There will be times over the course of your money management journey where people would throw in some financial myths for you to consider. There are a lot of myths that older people observe and follow when it comes to their finances. And the same people have the tendency to pass them on to the younger generation as unbendable facts that needs to be pursued at all cost.
They are very adamant about passing on the tradition because they have been religiously following these myths for most part of their life. They are believers and swear by the effectiveness and results it has brought to their financial lives. But as managers of your own financial journey, you need to screen and be quite discerning with your financial decisions in life.
One wrong move with your budget and you can feel the effects of that for quite some time. But when it comes to your financial problems, it is not fair to just put the blame squarely on these financial myths. There are a multitude of reasons you can be in the red and these myths can just be one of them provided you also started following them.
As soon as people start giving you pieces of advice with what to follow with regards to your finances, you always have to take them with a grain of salt. This is because what works for some people, provided these myths do even work at all, does not make it a hard and fast rule for all the others. The financial situation will differ from one person to another and as such, it would require different management styles.
Financial myths to stay away from
As you try to manage your own finances, you will encounter some of these money myths along the way. The idea is to understand and be able to identify these myths so you can stay away from them as they do not really put any good value into your financial journey. At most, it could only put your finances in peril.
Your credit limit should not be synonymous to your budget
It is not surprising that you use your credit card to run your household budget. There are even circumstances that you assign cards for very specific purchases to be able to maximize its advantages. Some use a specific credit card to pump gas because or to buy groceries to get rebates or reward points. But one thing you should never do is max out your cards intentionally. There might be emergency situations wherein you use and max out your card but this should never be the rule but rather the exception. Do not factor in the credit limit of your credit cards when you are making a household budget.
Things will always work out and there is no need for reserve funds
It is a good idea to be an optimist in life and but that does not mean you should turn a blind eye to potential pitfalls along the way. You need to be prepared for whatever circumstance that will come your way in the future such as medical emergencies, home repair, a car accident and even job loss. These are just some of the things that might happen which can impact your finances and could be best addressed by reserve funds. Sadly, CNBC.com shared that there are about 29% of American consumers who doesn’t really have any reserve funds to speak of. This can lead to more financial complications over the course of time especially when emergencies arise.
Insurance is just for the weak
Many people refer to this as something you hope you never need but would undoubtedly be a crucial item when you need it. Take an insurance for your home for example where you might see it as unnecessary expense because you don’t feel like anything is going to happen. If you look at the statistics and base what NFPA.org has reported on the average number of fires in a year against the population, less than 1% of homes are affected. The chances of your house getting burned down is so slim but what if it happens and you do not have insurance? It is better to have it and not use it than need it and not have it.

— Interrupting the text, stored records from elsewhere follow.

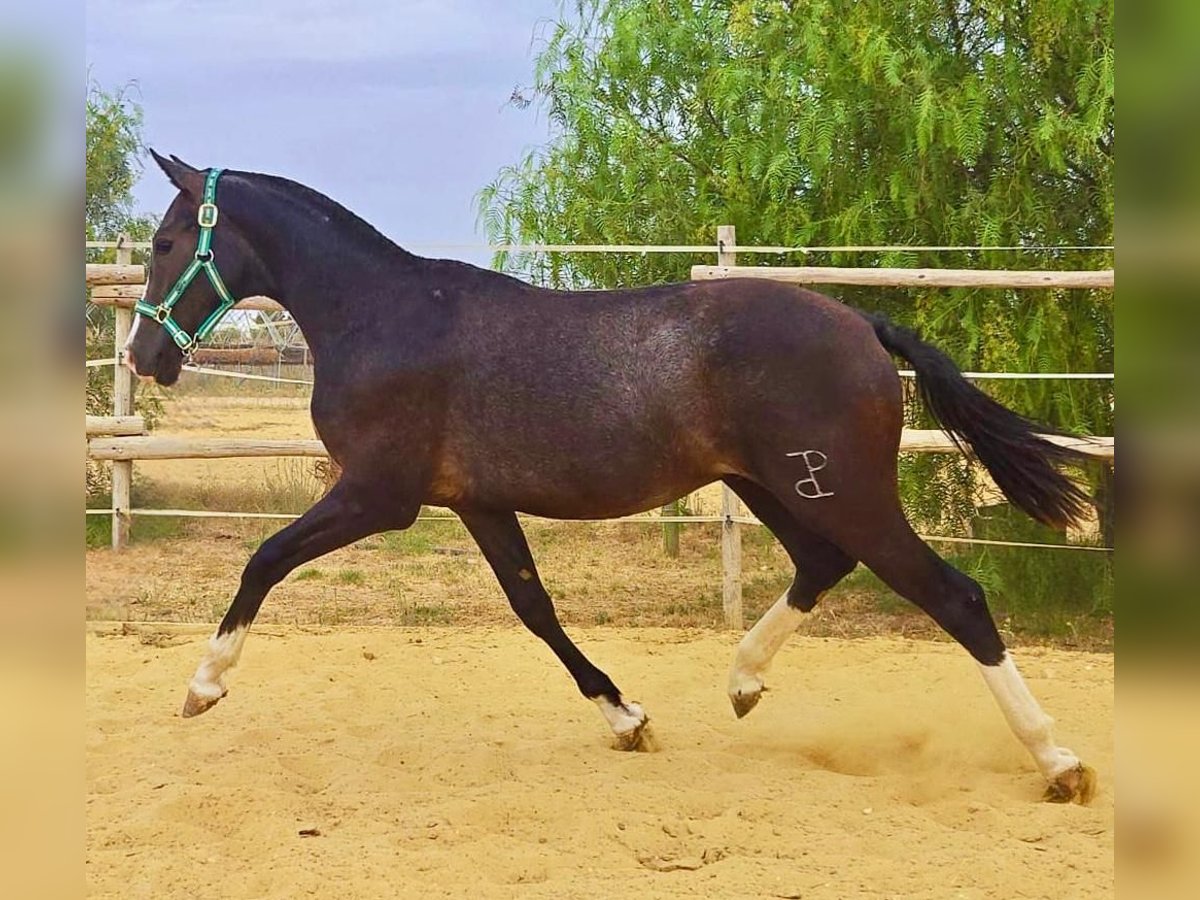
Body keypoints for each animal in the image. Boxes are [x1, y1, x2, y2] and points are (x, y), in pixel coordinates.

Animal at [125, 151, 1096, 804]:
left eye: (167, 242)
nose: (142, 356)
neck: (381, 316)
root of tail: (862, 323)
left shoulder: (378, 494)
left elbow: (264, 558)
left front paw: (202, 688)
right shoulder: (476, 503)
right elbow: (533, 607)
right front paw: (627, 720)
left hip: (842, 492)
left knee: (954, 596)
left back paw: (1060, 763)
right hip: (776, 486)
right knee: (823, 565)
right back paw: (742, 684)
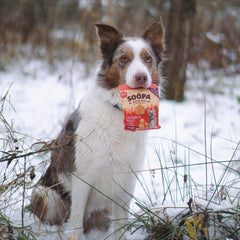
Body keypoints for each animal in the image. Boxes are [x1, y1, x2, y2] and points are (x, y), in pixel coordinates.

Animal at [30, 17, 165, 239]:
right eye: (124, 59)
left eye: (148, 59)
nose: (141, 77)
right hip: (46, 194)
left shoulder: (127, 181)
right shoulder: (82, 177)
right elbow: (76, 222)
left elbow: (121, 226)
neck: (120, 110)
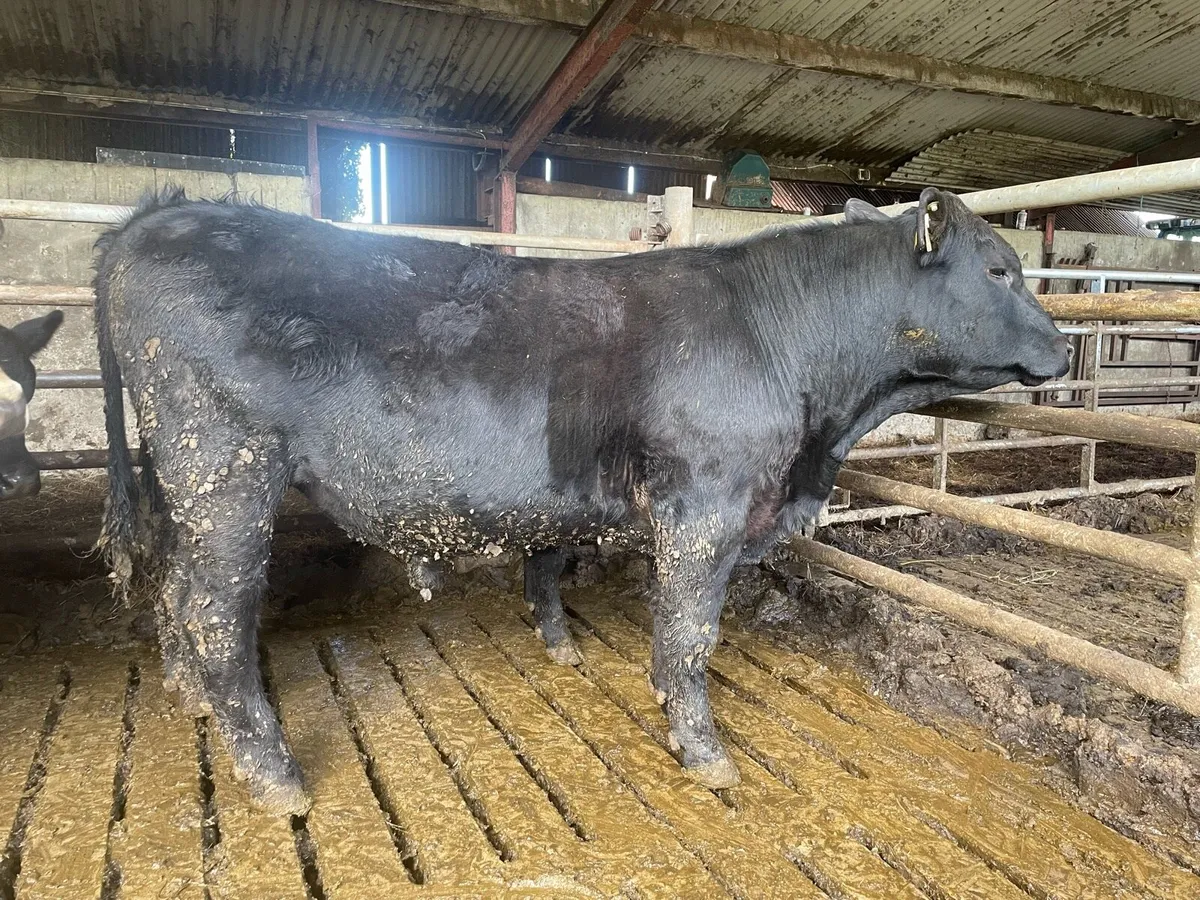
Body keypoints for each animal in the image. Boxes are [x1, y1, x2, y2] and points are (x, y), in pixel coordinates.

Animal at [93, 186, 1070, 815]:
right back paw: (275, 776)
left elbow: (560, 564)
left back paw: (195, 705)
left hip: (189, 482)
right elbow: (688, 635)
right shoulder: (706, 505)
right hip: (226, 468)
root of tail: (164, 210)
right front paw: (703, 753)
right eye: (999, 269)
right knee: (215, 612)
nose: (1064, 348)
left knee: (177, 597)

You are wasting your money on a retirement plan
Live in the moment is what most people would tell you when the topic of retirement fund comes up. This is because you are forced to give up some luxuries you could enjoy at present to prepare for future needs. The reason why saving up for retirement sometimes get a bad reputation is because there are some people who are overdoing it. They take extreme measures that it scares people away. The idea is to plan for the future but learn how to enjoy life at present as well. You can enjoy a good meal with friends every now and then but not every night. You can buy new clothes which you can use for work but not every week.
Sound money advice
Now that you have an idea about the financial myths you need to avoid, here are a few sound pieces of advice you could consider when it comes to managing your finances.
- Prepare a budget and stick to it. One of the cornerstones of your financial strength would be your household budget. You need to be able to put one together at the start of your financial journey. This would enable you to have a blueprint of your overall finances and help you make informed decisions. It might be intimidating at first but you do not need a complicated formula to begin with. You can start off with writing down your income and expenses and ensuring that you are able to cover every payment with the income that is coming in.
- Plan ahead for big expenses. The time will come that you would want or need to consider big ticket items such as buying a house, purchasing a car or starting your own business. In these cases, you would need quite an investment to begin with either as downpayment or equity on the venture. Financial myths will not play a big part in these as you have to put in forward planning to veer away from a big loan. Of course the possibility of taking out a mortgage or a car loan will always be there but being able to save as much as you can as down payment would help you lower down the amount you have to borrow and in essence, save you interest payment as you go along.
- Invest in yourself. Making investments is one of the smartest things you can do and one that can help you increase your financial strength in the future. But what you might have in mind would be stocks and other forms of bank investments. There is nothing wrong with these options but you need to remember that you can also invest in yourself. You can take up short courses to improve your skill or acquire a new one which you can earn off of. The bottomline is that you need to think of yourself every time you are talking about investments.
There are a lot of financial myths out there that could find its way to you. It can come from your parents, grandparents and even acquaintances and friends. The idea is to keep an open mind when coming across these myths and always look at the bigger picture and how sound the advice is when you benchmark it with accepted financial practices.